Пушкин и Лермонтов, Толстой и Достоевский, Блок и Бунин появились в его жизни позже, а пока Володина мама объясняла ему непонятные слова и обороты из сказок, а так же из речи собственного сына. Володя любил иногда завернуть что-нибудь этакое, чему и сам затруднялся дать вразумительное толкование. «Не в зуб ногой», – Ансельм с удовольствием перекатывал во рту странные камушки русских слов.
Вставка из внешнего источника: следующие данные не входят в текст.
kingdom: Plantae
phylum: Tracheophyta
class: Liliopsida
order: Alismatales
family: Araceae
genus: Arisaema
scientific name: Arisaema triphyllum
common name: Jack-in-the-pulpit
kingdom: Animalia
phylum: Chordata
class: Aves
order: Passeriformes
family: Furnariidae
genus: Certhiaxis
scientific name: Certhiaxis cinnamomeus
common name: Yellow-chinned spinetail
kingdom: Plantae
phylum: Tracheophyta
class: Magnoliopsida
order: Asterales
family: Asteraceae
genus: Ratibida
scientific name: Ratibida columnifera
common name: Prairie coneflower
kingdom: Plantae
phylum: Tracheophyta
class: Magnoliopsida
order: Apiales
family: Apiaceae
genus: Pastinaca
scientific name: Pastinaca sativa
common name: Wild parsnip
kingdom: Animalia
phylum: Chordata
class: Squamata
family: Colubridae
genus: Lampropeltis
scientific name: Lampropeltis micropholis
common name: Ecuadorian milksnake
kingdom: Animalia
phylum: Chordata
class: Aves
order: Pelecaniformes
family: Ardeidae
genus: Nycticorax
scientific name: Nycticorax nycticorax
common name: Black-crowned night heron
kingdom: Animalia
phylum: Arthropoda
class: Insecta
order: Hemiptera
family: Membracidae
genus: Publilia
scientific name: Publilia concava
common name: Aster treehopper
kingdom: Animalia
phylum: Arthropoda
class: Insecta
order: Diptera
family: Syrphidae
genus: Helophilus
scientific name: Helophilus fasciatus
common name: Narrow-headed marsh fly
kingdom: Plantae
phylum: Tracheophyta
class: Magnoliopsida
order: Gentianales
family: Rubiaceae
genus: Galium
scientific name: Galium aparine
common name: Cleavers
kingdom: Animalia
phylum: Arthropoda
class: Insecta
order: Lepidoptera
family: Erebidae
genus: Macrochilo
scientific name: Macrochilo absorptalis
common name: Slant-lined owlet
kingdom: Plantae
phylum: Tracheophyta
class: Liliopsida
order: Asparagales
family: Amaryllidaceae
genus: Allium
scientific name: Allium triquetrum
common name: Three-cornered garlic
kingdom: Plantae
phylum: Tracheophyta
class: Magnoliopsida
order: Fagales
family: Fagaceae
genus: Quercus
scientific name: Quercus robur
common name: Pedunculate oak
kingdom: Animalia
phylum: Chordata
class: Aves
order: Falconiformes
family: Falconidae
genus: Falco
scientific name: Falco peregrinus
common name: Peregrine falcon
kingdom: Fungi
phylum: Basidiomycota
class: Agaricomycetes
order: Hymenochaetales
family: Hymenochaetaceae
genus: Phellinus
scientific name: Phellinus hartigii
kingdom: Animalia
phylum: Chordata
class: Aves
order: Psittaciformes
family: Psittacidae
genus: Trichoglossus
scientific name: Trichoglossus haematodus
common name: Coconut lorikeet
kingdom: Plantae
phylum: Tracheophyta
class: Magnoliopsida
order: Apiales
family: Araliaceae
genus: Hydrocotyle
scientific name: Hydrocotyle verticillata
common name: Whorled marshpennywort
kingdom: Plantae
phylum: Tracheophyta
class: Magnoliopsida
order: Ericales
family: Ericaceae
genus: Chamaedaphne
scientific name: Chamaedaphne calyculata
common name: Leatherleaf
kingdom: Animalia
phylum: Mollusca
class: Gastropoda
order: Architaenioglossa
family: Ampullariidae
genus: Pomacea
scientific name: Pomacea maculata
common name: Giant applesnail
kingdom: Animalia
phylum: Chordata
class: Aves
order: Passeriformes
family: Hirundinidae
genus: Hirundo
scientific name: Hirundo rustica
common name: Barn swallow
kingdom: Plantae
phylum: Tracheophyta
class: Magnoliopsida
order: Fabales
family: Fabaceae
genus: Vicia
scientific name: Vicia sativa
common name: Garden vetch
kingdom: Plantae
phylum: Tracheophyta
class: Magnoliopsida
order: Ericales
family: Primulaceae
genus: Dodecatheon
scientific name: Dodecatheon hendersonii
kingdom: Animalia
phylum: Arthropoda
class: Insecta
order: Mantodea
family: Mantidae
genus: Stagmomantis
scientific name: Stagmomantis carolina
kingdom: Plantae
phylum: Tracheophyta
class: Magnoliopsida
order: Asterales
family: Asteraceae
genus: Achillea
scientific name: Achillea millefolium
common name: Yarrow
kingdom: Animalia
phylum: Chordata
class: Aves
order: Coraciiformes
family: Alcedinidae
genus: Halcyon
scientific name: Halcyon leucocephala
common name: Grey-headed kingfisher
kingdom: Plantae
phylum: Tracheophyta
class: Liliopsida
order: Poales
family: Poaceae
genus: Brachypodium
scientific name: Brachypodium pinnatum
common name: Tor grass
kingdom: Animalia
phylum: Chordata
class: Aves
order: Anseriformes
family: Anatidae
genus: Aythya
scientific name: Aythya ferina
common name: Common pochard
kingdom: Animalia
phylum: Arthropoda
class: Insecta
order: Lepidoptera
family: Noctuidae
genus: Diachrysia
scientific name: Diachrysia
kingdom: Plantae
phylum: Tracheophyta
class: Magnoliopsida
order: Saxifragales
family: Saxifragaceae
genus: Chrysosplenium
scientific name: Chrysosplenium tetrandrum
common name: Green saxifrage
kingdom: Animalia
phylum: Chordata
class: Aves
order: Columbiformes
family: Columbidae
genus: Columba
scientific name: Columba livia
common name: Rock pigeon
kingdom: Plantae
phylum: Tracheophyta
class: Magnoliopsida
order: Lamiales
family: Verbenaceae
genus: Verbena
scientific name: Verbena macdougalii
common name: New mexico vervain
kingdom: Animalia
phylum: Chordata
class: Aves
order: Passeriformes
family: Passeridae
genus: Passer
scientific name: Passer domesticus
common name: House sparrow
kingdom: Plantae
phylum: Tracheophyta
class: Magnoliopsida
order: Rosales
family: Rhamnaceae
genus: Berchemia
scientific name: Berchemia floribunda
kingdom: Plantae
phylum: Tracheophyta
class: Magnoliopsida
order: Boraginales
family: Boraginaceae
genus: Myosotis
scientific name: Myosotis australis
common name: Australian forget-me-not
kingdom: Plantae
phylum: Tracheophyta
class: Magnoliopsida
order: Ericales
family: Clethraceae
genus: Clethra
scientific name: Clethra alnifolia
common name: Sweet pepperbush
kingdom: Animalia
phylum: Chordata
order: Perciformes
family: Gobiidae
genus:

Как-то Володина мама рассказала Ансельму о том, что коронационное Евангелие королей Франции было написано на церковно-славянском языке. Ансельм представил себе, как могучие Капетинги преклоняют колена перед славянским Евангелием. Это поразило его до чрезвычайности. Русские предстали перед ним уже не просто, как волшебный народ, а как носители высшей сакральной реальности.
Володя, конечно, был обыкновенным мальчишкой и ничего волшебного в нём не наблюдалось, и всё-таки он был не таким, как маленькие французы. Если маленькому хулигану из парижского предместья в драке расквасить нос, так он в силу этого уже полагает драку законченной своим поражением. Володя не так. Разбитый нос был для него лишь сигналом к началу настоящей драки, увидев кровь, он свирепел и сыпал тумаками направо и налево, пока не оставался во дворе один. Русскому гаврошу ничего не стоило в одиночку наброситься на десятерых. Потом он усмехался и говорил Ансельму: «А как ты думаешь, мы били красных? Вот так и били. Один против десяти. Только их оказалось не в десять раз больше, а в сто».
Как-то они вдвоём пошли «в поход» – побродить по окрестному лесу. В самом начале Володя поранил ногу – сморщился от боли, но не проронил ни звука.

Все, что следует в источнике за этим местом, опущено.